[PROBLEM] Exactly the lines from the top of the records below through the one containing "brown bucket [294,500,338,551]" must be set down, with no line added or dropped.

[AVAILABLE RECORDS]
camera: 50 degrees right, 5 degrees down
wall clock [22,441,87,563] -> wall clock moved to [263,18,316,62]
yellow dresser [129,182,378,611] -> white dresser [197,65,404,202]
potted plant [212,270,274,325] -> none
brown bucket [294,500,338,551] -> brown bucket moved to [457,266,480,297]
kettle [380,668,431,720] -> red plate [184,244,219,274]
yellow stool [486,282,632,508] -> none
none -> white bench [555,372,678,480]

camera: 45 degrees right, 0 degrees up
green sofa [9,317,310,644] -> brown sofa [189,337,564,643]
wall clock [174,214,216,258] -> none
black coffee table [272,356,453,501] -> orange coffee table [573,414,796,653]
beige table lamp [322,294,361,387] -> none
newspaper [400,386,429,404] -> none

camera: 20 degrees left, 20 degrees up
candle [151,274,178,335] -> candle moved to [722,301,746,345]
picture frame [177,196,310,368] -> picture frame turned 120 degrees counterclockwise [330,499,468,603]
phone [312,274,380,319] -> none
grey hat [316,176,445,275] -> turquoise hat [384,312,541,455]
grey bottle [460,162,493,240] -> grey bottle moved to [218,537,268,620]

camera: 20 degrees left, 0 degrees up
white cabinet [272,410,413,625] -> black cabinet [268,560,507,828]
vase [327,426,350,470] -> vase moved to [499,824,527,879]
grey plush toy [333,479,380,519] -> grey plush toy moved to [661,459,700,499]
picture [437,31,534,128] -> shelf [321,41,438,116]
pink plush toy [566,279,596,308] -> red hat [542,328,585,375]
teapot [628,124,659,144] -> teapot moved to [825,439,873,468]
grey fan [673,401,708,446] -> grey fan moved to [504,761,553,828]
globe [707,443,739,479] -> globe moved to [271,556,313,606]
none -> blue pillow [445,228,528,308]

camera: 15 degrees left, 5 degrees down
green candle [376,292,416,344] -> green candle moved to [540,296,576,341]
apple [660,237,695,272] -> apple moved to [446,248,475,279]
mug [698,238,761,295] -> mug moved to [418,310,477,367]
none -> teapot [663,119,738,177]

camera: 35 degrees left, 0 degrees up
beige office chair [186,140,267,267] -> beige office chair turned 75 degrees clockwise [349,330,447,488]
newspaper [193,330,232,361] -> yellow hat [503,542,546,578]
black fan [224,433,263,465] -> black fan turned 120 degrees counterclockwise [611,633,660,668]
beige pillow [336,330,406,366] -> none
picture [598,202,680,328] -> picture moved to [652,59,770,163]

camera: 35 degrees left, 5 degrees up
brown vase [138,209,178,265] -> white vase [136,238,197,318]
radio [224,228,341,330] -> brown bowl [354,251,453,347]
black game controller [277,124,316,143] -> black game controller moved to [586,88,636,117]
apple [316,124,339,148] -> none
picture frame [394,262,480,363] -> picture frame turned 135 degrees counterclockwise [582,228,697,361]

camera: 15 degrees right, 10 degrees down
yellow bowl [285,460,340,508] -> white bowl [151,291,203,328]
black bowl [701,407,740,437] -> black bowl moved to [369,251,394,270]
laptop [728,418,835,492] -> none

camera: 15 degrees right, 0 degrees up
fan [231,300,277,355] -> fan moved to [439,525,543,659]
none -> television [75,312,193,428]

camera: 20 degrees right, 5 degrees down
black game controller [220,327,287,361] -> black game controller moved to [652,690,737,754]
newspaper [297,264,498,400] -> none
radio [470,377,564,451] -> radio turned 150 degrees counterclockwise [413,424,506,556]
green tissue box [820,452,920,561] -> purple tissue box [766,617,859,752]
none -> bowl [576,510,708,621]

[EXERCISE ANSWER]
camera: 50 degrees right, 5 degrees down
wall clock [22,441,87,563] -> wall clock moved to [263,18,316,62]
yellow dresser [129,182,378,611] -> white dresser [197,65,404,202]
potted plant [212,270,274,325] -> none
brown bucket [294,500,338,551] -> brown bucket moved to [457,266,480,297]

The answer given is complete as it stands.